Under the deep-rooted tradition of the ‘sacralità del pane’, Italian gastronomy echoes the importance of not throwing away bread and using it, even stale bread, in multiple recipes. Soups like ribollita or acquacotta, panzanella (stale bread salad) are a good example of this. Something that the Neapolitan chef and owner of Baldoria Group, Ciro Cristiano, knows well, for whom food waste is not an ingredient in his recipes. «If we were aware of the work that, for example, the baker who has been making his sourdough does, or that behind any good product, so much food would not end up in the trash. In a scenario in which it is easier to go to the supermarket for any new food instead of cooking according to utilization criteria, it is important that, from restaurant kitchens, we fight against waste. If society becomes aware, a movement capable of changing the industry will occur,” explains Ciro. In Baldoria he uses pappa al pomodoro as the base of his San Marzano Burrata dish: good oil, onion, basil, garlic, stale bread and tomato grown on the slopes of Mount Vesuvius, in the vineyards of San Marzano, a small town close to Naples.
Small producers
This Neapolitan chef from a pastry family, who started in the world of catering when he was only 15, cannot hide his passion for cooking: “I don’t know how to do anything else and I have no idea about DIY,” he laughs and says that the end of Every week she loves to make fresh bread and pasta for her little daughters, Elise and Ambra, for whom she also cooks a useful recipe: Neapolitan frittata, a dish that gives a second life to leftover spaghetti. «My daughters call it dad’s frittata: spaghetti with tomato, eggs, parmesan and pepper in a kind of omelet. A delicious and waste-free dish,” he explains.

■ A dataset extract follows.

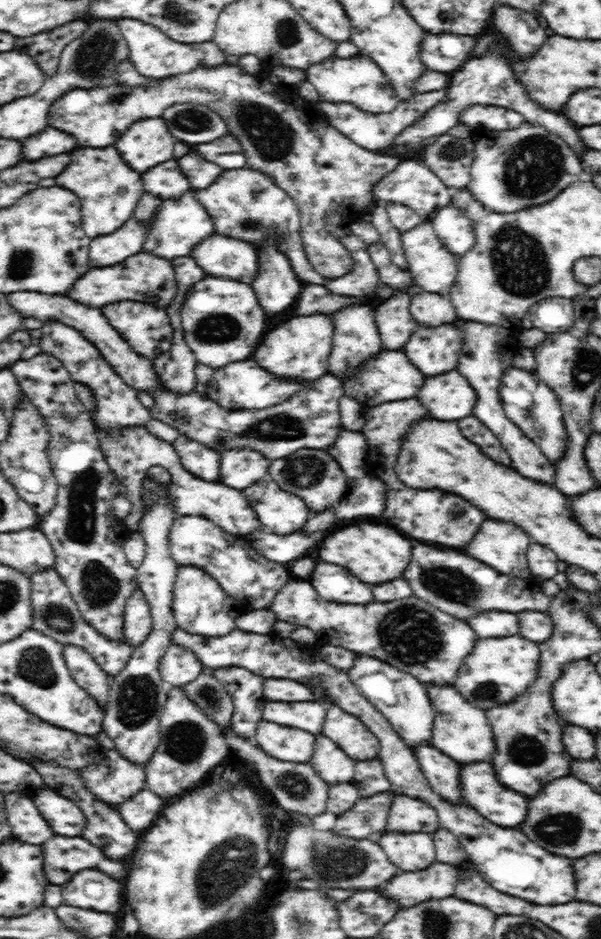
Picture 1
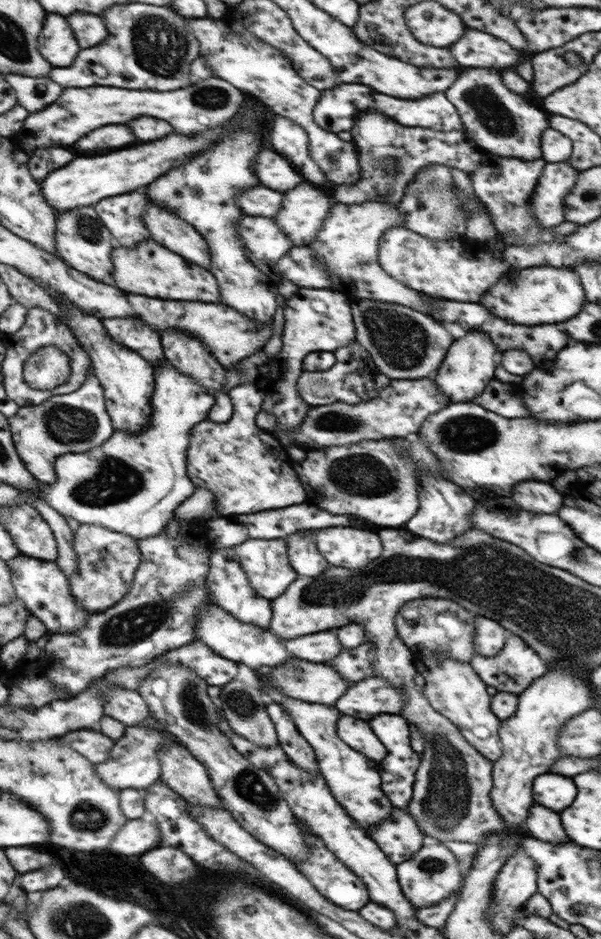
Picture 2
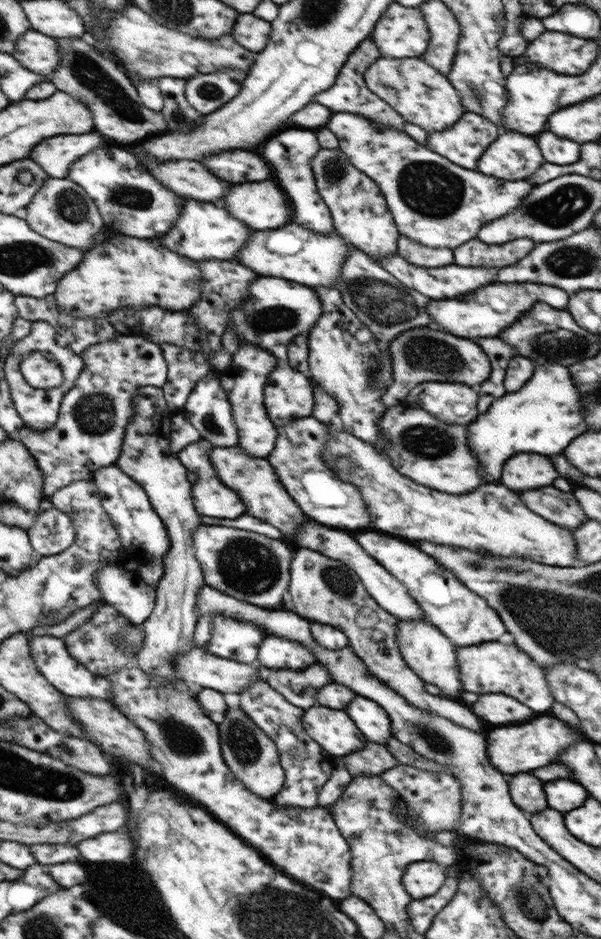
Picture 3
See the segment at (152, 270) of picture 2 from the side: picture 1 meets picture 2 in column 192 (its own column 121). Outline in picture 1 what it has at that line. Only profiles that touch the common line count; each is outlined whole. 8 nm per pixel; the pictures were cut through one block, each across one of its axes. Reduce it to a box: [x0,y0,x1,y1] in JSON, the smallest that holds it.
[66,251,176,309]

Delicious like the menu that, in Madrid, Baldoria proposes (which means revelry or revelry) based on classic dishes of Italian cuisine with signature touches, where part of the raw material comes from Italy – such as some cheeses, the flour for the pizzas or the San Marzano tomatoes to make the sauces – and other of national origin, such as the meat from Ávila – from the trusted butcher in the Ciro neighborhood – or the vegetables from Jorge Nieto from La Huerta de Aranjuez or the bread from Panadario. Of course, all of them from small producers, which allow control of the quality of the batches and a personalized adjustment.
The pasta, of course, is artisan and its pizzas are essential. Their Acunto oven, brought directly from Naples, reaches 420 degrees to cook them in 80 seconds. The dough is prepared entirely at home with Italian flour and biga as a preference, with 50% hydration; It is left to ferment for 24 hours and then rest for another 24 hours. This results in a very light and digestive dough, which rises when baked but is hollow and has large alveoli, and which has earned it a place among the best pizzerias in the world. “Of course, at home they can also become great allies when it comes to recycling ingredients,” the chef points out.
The place, inspired by the Italian island of Procida, with a very bright Italian-Mediterranean style that is found in many details, such as the wall covering, for which a technique similar to tempera, common on the island, has been used. The terracotta tones of the walls share the spotlight with the exclusively designed wallpapers in bright hues. The huge central wine rack, in intense yellow, is inspired by the town’s Santa Maria delle Grazie church. A place that evokes those dinners in the squares, where, suddenly, someone starts playing, singing, everyone is infected and starts to fare baldoria.